Só restaram seis jumentos
Se a tendência continuar, o jumento pode desaparecer do Brasil antes mesmo de muita gente notar. Hoje, existem apenas 6 jumentos para cada 100 que havia em 1999. Um colapso quase total.
A maioria vive solta ou abandonada. Sem serventia com o avanço dos tratores e das motos, muitos são largados em beiras de estradas, em estados do Nordeste. Lá, viram alvo fácil para atravessadores que os capturam e revendem, legal ou ilegalmente.
Ano | População estimada de jumentos | Fonte |
---|---|---|
1960 | 1.300.000 | IBGE |
1999 | 1.370.000 | FAO/IBGE |
2025 | 78.000 | FAO / IBGE / Agrostat |
Queda (%) | -94% | Cálculo estimado |
É um ciclo perverso: o animal perde valor local e ganha preço no mercado externo, só que como mercadoria de abate.
Ninguém olha
Mesmo com o sumiço evidente, não há política pública nacional voltada aos jumentos.
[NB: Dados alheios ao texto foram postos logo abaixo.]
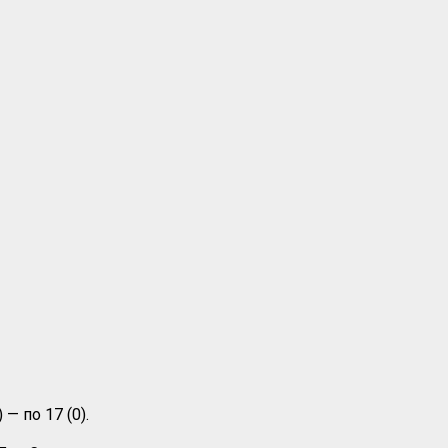
— по 17 (0).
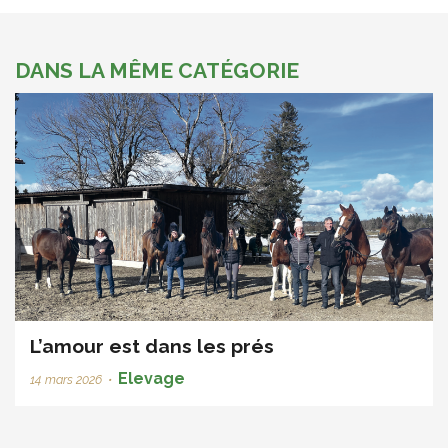
DANS LA MÊME CATÉGORIE
L’amour est dans les prés
Elevage
14 mars 2026
•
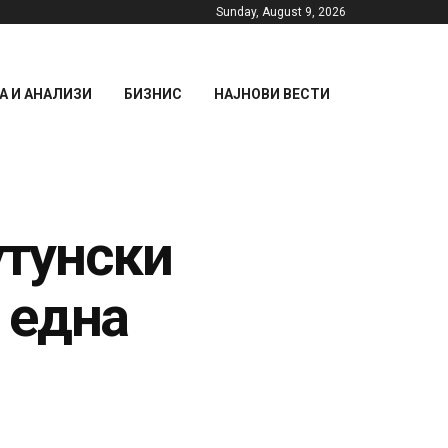
Sunday, August 9, 2026
 И АНАЛИЗИ
БИЗНИС
НАЈНОВИ ВЕСТИ
утунски
 една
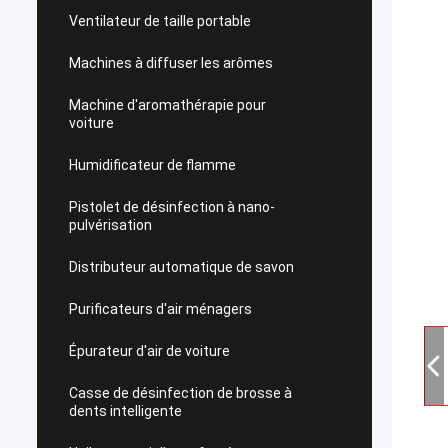
Ventilateur de taille portable
Machines à diffuser les arômes
Machine d'aromathérapie pour
voiture
Humidificateur de flamme
Pistolet de désinfection à nano-
pulvérisation
Distributeur automatique de savon
Purificateurs d'air ménagers
Épurateur d'air de voiture
Casse de désinfection de brosse à
dents intelligente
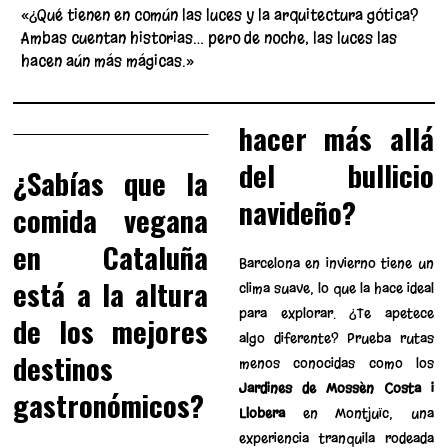
«¿Qué tienen en común las luces y la arquitectura gótica?
Ambas cuentan historias… pero de noche, las luces las
hacen aún más mágicas.»
hacer más allá
del bullicio
¿Sabías que la
navideño?
comida vegana
en Cataluña
Barcelona en invierno tiene un
está a la altura
clima suave, lo que la hace ideal
para explorar. ¿Te apetece
de los mejores
algo diferente? Prueba rutas
destinos
menos conocidas como los
Jardines de Mossèn Costa i
gastronómicos?
Llobera
en Montjuïc, una
experiencia tranquila rodeada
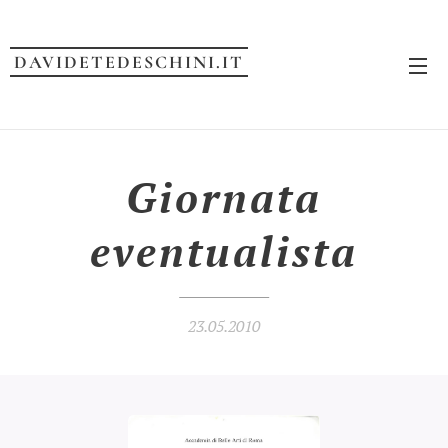
DAVIDETEDESCHINI.IT
Giornata
eventualista
23.05.2010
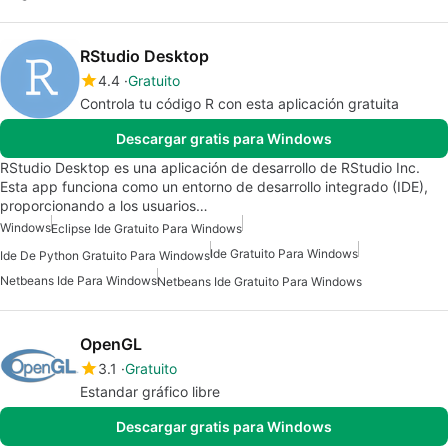
RStudio Desktop
4.4
Gratuito
Controla tu código R con esta aplicación gratuita
Descargar gratis para Windows
RStudio Desktop es una aplicación de desarrollo de RStudio Inc.
Esta app funciona como un entorno de desarrollo integrado (IDE),
proporcionando a los usuarios…
Windows
Eclipse Ide Gratuito Para Windows
Ide Gratuito Para Windows
Ide De Python Gratuito Para Windows
Netbeans Ide Para Windows
Netbeans Ide Gratuito Para Windows
OpenGL
3.1
Gratuito
Estandar gráfico libre
Descargar gratis para Windows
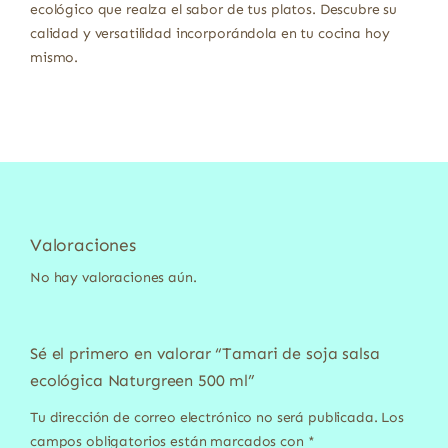
ecológico que realza el sabor de tus platos. Descubre su
calidad y versatilidad incorporándola en tu cocina hoy
mismo.
Valoraciones
No hay valoraciones aún.
Sé el primero en valorar “Tamari de soja salsa
ecológica Naturgreen 500 ml”
Tu dirección de correo electrónico no será publicada.
Los
campos obligatorios están marcados con
*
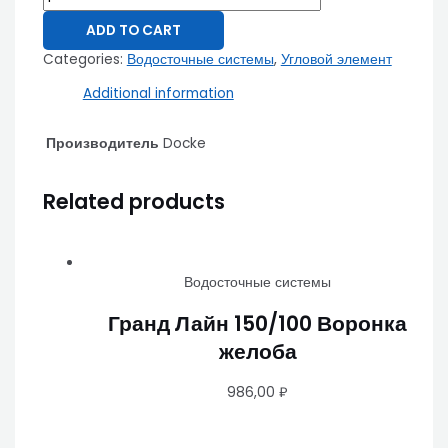
ADD TO CART
Categories:
Водосточные системы
,
Угловой элемент
Additional information
Производитель
Docke
Related products
Водосточные системы
Гранд Лайн 150/100 Воронка
желоба
986,00
₽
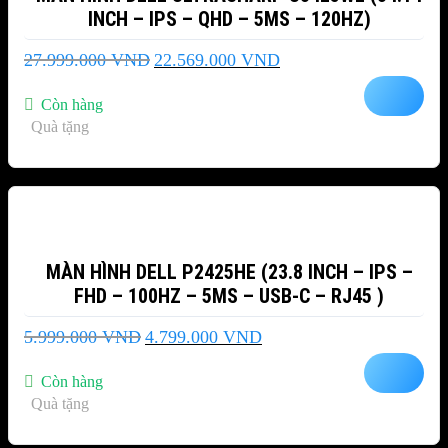
INCH – IPS – QHD – 5MS – 120HZ)
Giá
Giá
27.999.000
VND
22.569.000
VND
gốc
hiện
là:
tại
Còn hàng
27.999.000 VND.
là:
Quà tặng
22.569.000 VND.
-20%
MÀN HÌNH DELL P2425HE (23.8 INCH – IPS –
FHD – 100HZ – 5MS – USB-C – RJ45 )
Giá
Giá
5.999.000
VND
4.799.000
VND
gốc
hiện
là:
tại
Còn hàng
5.999.000 VND.
là:
Quà tặng
4.799.000 VND.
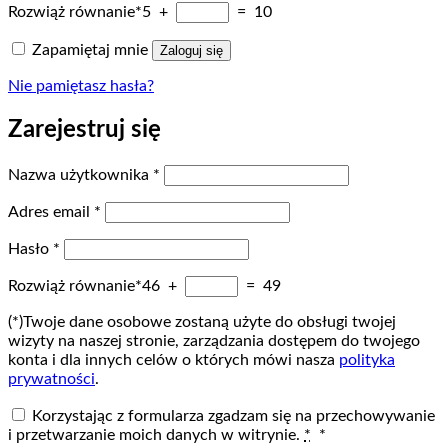
Rozwiąż równanie*
5 +
= 10
Zapamiętaj mnie
Zaloguj się
Nie pamiętasz hasła?
Zarejestruj się
Wymagane
Nazwa użytkownika
*
Wymagane
Adres email
*
Wymagane
Hasło
*
Rozwiąż równanie*
46 +
= 49
(*)Twoje dane osobowe zostaną użyte do obsługi twojej
wizyty na naszej stronie, zarządzania dostępem do twojego
konta i dla innych celów o których mówi nasza
polityka
prywatności
.
Korzystając z formularza zgadzam się na przechowywanie
i przetwarzanie moich danych w witrynie.
*
*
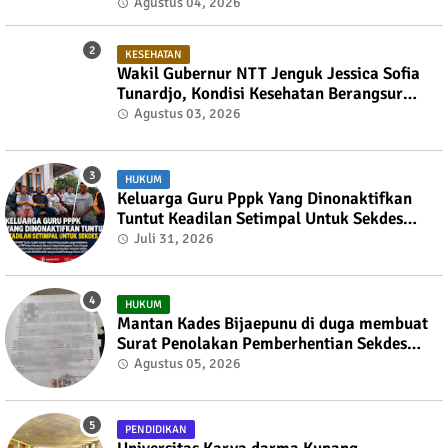
Agustus 04, 2026
KESEHATAN
Wakil Gubernur NTT Jenguk Jessica Sofia
Tunardjo, Kondisi Kesehatan Berangsur
Membaik
Agustus 03, 2026
HUKUM
Keluarga Guru Pppk Yang Dinonaktifkan
Tuntut Keadilan Setimpal Untuk Sekdes
Bijaepunu
Juli 31, 2026
HUKUM
Mantan Kades Bijaepunu di duga membuat
Surat Penolakan Pemberhentian Sekdes
kepada Bupati TTS
Agustus 05, 2026
PENDIDIKAN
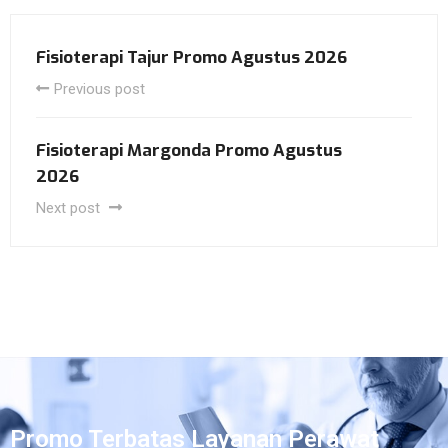
Fisioterapi Tajur Promo Agustus 2026
Previous post
Fisioterapi Margonda Promo Agustus
2026
Next post
Promo Terbatas Layanan Perawat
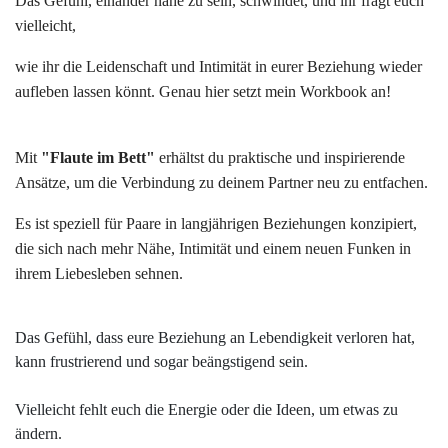
Das Gefühl, einander nahe zu sein, schwindet, und ihr fragt euch
vielleicht,
wie ihr die Leidenschaft und Intimität in eurer Beziehung wieder
aufleben lassen könnt. Genau hier setzt mein Workbook an!
Mit
"Flaute im Bett"
erhältst du praktische und inspirierende
Ansätze, um die Verbindung zu deinem Partner neu zu entfachen.
Es ist speziell für Paare in langjährigen Beziehungen konzipiert,
die sich nach mehr Nähe, Intimität und einem neuen Funken in
ihrem Liebesleben sehnen.
Das Gefühl, dass eure Beziehung an Lebendigkeit verloren hat,
kann frustrierend und sogar beängstigend sein.
Vielleicht fehlt euch die Energie oder die Ideen, um etwas zu
ändern.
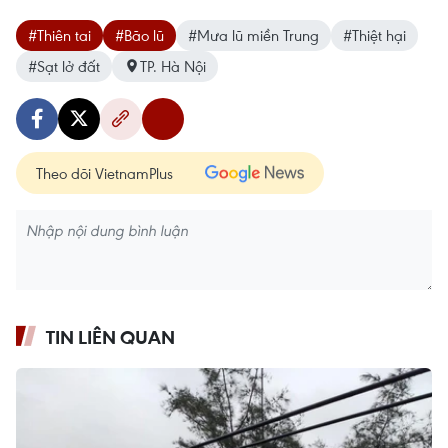
#Thiên tai
#Bão lũ
#Mưa lũ miền Trung
#Thiệt hại
#Sạt lở đất
TP. Hà Nội
Theo dõi VietnamPlus
TIN LIÊN QUAN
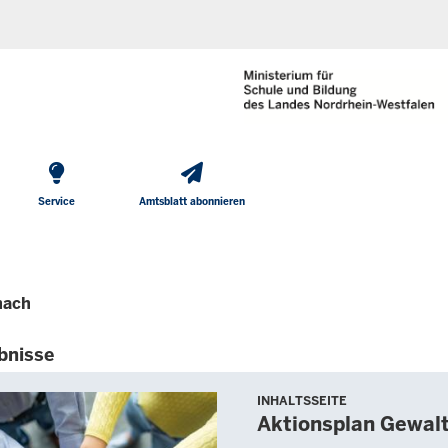
He
Direkt zum Inhalt
To
Me
Service
Amtsblatt abonnieren
nach
bnisse
INHALTSSEITE
Aktionsplan Gewal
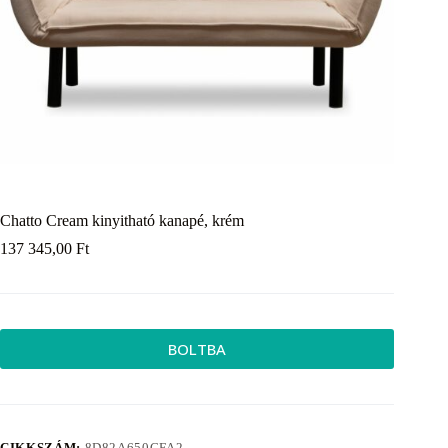
Chatto Cream kinyitható kanapé, krém
137 345,00
Ft
BOLTBA
CIKKSZÁM:
8D82A650CFA2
Projetos que tentaram reconhecê-lo como patrimônio cultural ficaram pelo caminho no Congresso.
ONGs resgatam animais, promovem campanhas de adoção e denunciam abatedouros clandestinos. Mesmo assim, contam com poucos recursos e não conseguem enfrentar sozinhas um problema que exige ação direta do poder público.
Aos poucos, o que antes era cotidiano vai virando lembrança. O jumento que empacava no meio da estrada, que fazia parte das festas de vaquejada, que puxava o carro-pipa, pode acabar virando peça de museu, ou de literatura.
Silêncio no fim da linha
A extinção do jumento no Brasil não será barulhenta. Não haverá comoção, faixas nem protesto. Vai ser como tem sido até agora: em silêncio.
Mas quem conhece o sertão sabe o que está se perdendo. O jumento é mais do que um animal de carga. Ele é um símbolo de resistência, da adaptação ao impossível.
Se desaparecer de vez, vai embora um pedaço do Brasil junto. E, talvez, quando nos dermos conta, já seja tarde demais para buscar no mato seco o que deixamos morrer por falta de atenção.